Claude loads the plan-launch command from pm-go-to-market/commands/plan-launch.md, which internally calls the gtm-strategy, ideal-customer-profile, and growth-loops skills.

Essential File Reference

File Role Location
README.md Marketplace overview and installation steps Root
CLAUDE.md Contributor guide defining agent behavior standards Root
plugin.json Plugin manifest declaring version and metadata <plugin>/.claude-plugin/plugin.json
SKILL.md Canonical skill template with YAML frontmatter pm-toolkit/skills/review-resume/SKILL.md
plan-launch.md Example command chaining strategic skills pm-go-to-market/commands/plan-launch.md
plugins.png Visual plugin landscape overview .docs/images/plugins.png

Summary

  • Developing PM Skills requires treating each skill as an independent markdown module with mandatory YAML frontmatter (name and description)
  • Follow the established checklist layout from review-resume/SKILL.md to ensure Claude can parse content effectively
  • Use kebab-case naming consistently across folders and files to prevent invocation errors
  • Document input arguments explicitly and provide inline markdown links to external references
  • Version plugins semantically in plugin.json, bumping minor versions for new skills
  • Store all images in .docs/images/ and maintain MIT license compliance across all new contributions

Frequently Asked Questions

How do I structure the YAML frontmatter for a new skill?

Every skill file must begin with a YAML block enclosed in triple dashes containing exactly two fields: name (kebab-case identifier) and description (short summary). This metadata allows Claude's plugin loader to index the skill correctly. See pm-toolkit/skills/review-resume/SKILL.md for the canonical implementation.

What is the difference between a skill and a command in pm-skills?

A skill is a self-contained markdown module under <plugin>/skills/ that contains specific domain knowledge (e.g., resume review frameworks). A command is a workflow orchestrator under <plugin>/commands/ that chains multiple skills together using slash-command syntax (e.g., /plan-launch). Commands are declarative specifications, not executable scripts.

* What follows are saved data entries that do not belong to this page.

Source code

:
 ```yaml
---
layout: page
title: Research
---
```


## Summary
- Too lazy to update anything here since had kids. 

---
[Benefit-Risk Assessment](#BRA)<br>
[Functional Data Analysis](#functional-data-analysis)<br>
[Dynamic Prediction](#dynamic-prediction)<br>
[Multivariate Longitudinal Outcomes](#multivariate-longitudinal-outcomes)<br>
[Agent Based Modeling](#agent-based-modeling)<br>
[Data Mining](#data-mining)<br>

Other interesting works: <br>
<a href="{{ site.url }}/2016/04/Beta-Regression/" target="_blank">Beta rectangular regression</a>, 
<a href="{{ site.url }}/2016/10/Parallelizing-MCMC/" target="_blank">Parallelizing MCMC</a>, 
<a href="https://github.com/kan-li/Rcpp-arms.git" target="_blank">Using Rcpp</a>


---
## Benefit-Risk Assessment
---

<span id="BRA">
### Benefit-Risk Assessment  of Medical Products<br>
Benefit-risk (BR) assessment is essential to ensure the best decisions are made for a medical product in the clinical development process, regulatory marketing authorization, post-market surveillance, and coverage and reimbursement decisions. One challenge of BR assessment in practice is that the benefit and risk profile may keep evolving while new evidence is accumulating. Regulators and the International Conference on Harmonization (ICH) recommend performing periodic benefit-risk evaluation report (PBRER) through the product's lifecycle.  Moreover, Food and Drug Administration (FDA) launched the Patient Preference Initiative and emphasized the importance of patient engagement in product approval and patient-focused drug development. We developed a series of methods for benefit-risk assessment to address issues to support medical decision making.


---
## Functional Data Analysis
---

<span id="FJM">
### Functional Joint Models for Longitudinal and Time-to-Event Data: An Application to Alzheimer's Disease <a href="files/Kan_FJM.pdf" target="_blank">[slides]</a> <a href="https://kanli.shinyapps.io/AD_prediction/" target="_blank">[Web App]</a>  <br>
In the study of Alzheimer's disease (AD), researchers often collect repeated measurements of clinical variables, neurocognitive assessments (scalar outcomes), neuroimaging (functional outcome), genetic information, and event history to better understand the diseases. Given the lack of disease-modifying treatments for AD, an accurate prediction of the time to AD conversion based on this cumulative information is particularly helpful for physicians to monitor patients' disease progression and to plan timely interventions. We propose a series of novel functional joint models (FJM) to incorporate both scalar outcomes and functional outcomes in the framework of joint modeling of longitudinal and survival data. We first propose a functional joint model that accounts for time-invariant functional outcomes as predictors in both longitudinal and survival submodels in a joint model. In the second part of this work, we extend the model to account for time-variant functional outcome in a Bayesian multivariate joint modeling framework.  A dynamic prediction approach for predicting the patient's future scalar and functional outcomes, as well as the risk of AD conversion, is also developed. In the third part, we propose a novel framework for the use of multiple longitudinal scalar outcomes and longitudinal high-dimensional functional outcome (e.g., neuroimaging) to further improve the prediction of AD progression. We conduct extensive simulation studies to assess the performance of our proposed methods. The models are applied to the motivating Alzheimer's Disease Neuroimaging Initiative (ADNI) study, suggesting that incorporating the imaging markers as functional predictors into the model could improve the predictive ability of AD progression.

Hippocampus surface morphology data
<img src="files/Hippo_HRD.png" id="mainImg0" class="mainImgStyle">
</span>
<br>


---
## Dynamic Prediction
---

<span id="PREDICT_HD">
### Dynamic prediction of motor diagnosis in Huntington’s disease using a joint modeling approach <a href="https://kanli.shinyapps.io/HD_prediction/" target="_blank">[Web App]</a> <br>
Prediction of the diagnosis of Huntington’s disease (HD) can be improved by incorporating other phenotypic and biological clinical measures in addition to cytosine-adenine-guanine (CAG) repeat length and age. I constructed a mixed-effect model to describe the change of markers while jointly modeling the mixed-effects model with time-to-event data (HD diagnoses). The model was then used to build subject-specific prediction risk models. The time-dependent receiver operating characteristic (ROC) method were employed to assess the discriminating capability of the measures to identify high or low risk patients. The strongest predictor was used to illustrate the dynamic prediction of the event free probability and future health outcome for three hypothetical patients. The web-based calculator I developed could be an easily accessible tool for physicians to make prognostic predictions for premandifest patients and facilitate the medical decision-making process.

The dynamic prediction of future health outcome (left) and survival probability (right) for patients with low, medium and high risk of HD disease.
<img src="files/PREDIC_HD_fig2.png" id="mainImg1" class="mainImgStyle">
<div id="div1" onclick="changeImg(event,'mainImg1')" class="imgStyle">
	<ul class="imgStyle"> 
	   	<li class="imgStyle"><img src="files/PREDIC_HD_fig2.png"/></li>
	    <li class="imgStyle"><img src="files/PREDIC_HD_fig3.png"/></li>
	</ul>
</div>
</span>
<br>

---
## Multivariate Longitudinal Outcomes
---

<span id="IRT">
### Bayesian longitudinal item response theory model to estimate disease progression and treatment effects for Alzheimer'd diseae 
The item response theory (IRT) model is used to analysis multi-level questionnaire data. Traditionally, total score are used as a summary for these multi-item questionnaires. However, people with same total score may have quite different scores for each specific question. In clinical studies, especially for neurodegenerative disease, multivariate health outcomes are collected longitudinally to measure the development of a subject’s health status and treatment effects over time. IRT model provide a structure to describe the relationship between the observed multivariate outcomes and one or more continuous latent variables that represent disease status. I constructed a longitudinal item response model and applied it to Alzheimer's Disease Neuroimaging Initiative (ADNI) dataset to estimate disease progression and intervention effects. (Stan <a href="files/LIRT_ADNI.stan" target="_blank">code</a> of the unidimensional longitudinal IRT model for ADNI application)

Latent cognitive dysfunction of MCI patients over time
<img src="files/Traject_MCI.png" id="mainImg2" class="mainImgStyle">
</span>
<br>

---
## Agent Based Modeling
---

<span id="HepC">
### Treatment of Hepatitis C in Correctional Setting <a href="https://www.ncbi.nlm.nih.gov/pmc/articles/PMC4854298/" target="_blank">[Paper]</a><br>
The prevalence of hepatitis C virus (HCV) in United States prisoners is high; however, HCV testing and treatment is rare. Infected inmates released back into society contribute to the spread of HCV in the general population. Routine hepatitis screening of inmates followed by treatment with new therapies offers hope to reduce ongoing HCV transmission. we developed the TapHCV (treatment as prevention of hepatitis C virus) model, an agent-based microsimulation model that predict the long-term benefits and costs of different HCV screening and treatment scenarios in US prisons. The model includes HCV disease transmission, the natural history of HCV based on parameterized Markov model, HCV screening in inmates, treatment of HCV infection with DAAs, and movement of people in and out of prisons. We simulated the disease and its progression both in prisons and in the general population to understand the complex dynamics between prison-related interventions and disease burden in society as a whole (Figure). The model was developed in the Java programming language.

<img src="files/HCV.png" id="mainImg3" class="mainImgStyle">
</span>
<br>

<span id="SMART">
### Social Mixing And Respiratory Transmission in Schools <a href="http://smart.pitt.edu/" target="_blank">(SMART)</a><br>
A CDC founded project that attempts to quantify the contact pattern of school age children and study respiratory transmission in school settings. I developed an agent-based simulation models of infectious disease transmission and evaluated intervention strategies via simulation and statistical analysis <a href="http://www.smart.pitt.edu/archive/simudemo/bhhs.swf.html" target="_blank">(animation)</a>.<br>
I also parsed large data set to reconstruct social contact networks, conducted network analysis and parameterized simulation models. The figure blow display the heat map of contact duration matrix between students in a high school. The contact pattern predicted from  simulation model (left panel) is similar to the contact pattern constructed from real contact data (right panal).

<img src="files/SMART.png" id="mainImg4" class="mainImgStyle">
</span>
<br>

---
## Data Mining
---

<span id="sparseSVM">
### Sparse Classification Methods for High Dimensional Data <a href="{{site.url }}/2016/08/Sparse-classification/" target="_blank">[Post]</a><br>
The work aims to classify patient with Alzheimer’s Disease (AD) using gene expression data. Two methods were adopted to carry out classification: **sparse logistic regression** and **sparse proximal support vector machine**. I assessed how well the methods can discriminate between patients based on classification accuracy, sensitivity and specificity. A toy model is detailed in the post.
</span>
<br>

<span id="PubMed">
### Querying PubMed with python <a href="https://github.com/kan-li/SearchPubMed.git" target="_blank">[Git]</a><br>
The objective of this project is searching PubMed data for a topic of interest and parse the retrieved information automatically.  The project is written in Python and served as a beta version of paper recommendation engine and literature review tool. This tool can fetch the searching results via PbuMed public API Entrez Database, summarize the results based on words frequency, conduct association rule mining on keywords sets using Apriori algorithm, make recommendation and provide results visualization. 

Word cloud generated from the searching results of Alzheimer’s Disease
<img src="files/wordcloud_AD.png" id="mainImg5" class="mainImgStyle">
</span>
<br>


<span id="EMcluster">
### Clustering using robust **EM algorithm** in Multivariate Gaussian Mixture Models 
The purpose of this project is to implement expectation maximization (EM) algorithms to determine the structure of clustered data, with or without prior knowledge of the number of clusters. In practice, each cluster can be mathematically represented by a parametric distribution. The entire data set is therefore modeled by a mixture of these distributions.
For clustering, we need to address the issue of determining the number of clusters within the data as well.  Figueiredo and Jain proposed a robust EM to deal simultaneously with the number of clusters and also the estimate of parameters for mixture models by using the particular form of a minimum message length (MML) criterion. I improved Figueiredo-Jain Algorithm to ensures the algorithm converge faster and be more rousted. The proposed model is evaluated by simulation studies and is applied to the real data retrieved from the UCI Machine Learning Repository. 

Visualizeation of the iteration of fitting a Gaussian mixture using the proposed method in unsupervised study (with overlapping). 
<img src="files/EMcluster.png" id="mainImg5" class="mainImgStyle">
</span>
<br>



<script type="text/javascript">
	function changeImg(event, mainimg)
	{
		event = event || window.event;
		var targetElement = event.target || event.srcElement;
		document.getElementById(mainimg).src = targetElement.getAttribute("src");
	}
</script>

How should I version my plugin when adding new skills?

Follow semantic versioning in the plugin's plugin.json. Increment the minor version (e.g., 1.0.0 to 1.1.0) when adding new skills, and increment the patch version (e.g., 1.0.0 to 1.0.1) for bug fixes or documentation updates. Use conventional commit messages like feat(plugin-name): add skill-name.

Where should I store documentation images and diagrams?

Always place visual assets in the .docs/images/ directory at the repository root. Reference them using relative paths (e.g., .docs/images/workflow-diagram.png) rather than absolute URLs. This central location prevents broken links when plugins are moved or referenced across different contexts.